By Wendy D. Puriefoy (Click here to view the entire P&R issue)
As far as we may believe we have come since the Brown v Board of Education decision regarding racial justice in public education, the sad truth is that too many of our schools remain racially segregated. (In the Northeast, for example, 51% of African-American students attend schools that are composed of 90-100% minority students.) And the recent U.S. Supreme Court decision to reject voluntary public school assignment plans based on race in Seattle and Jefferson County, Kentucky marked another sad point in our democracy’s history.

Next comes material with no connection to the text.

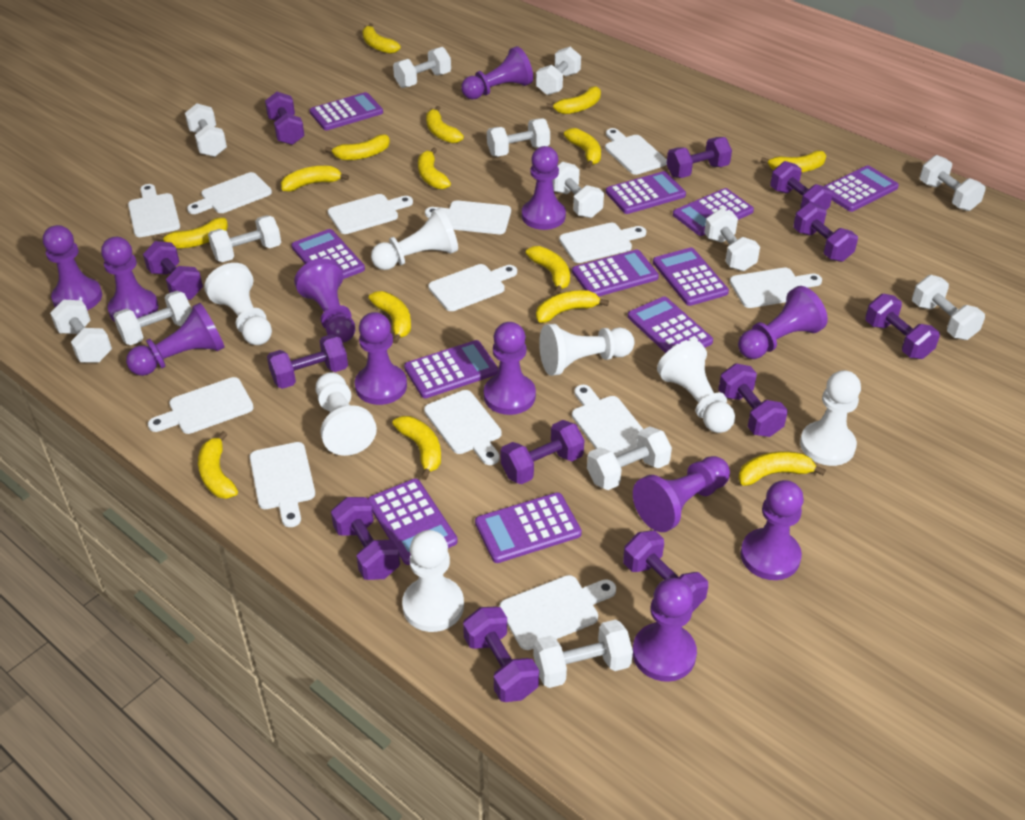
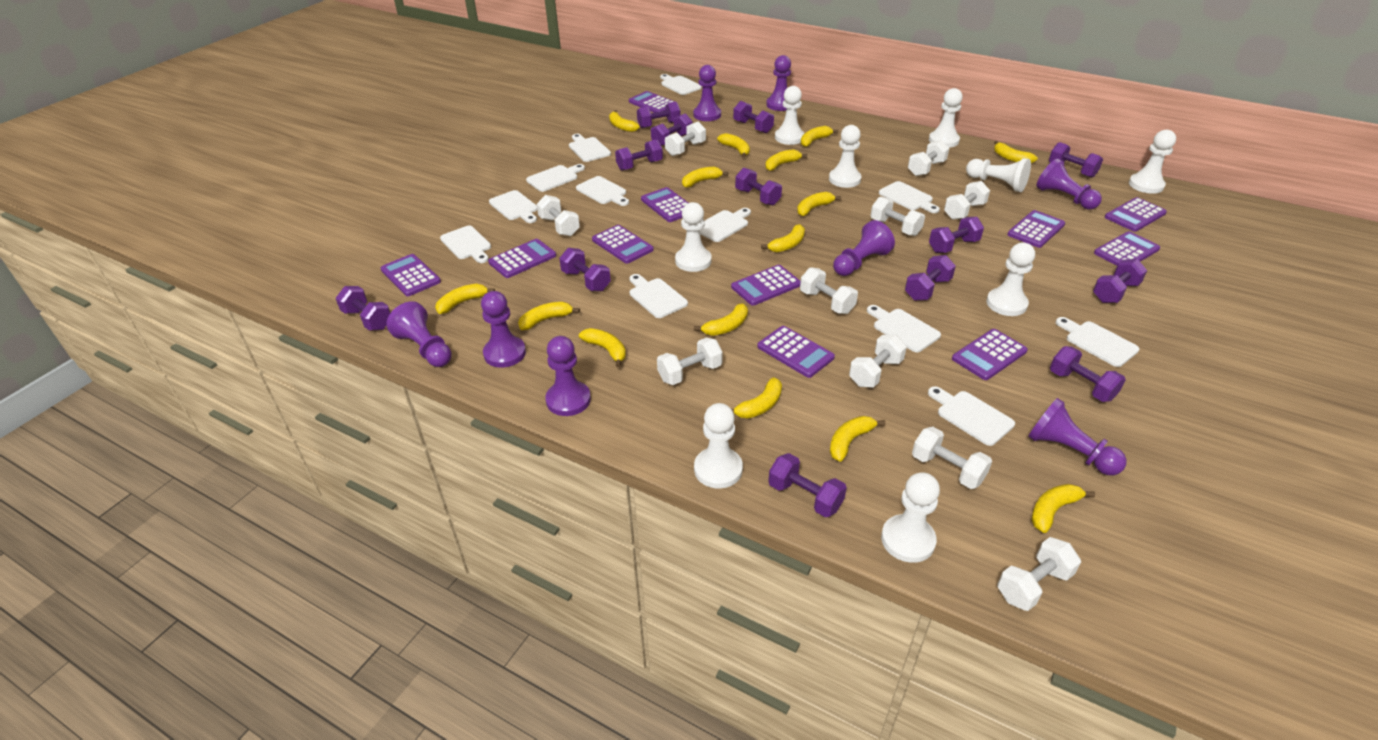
purple dumbbell: 12 -> 13
purple pawn: 12 -> 8
white cutting board: 13 -> 12
white dumbbell: 13 -> 10
white pawn: 7 -> 9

Still, in the more than 50 years that have passed since Brown, we have seen countless benefits accrue to generations of children as a result of conscious racial diversity policies. Racially diverse educational settings provide sound environments for children of all races to achieve academically, develop socially, and live and work on a diverse planet. Most Americans believe in racial diversity in their public schools, K-12 as well as colleges and universities.
The ideas put forth by Chambers, Boger and Tobin in their “modest proposal” for colleges and universities to promote K-12 diversity are more than modest. They are brilliant. “Diversity capital” should rank in the same legions as human or financial capital. Institutions of higher education prepare people for the world, a world that becomes more diverse every day. As such, we must promote further diversity in these institutions.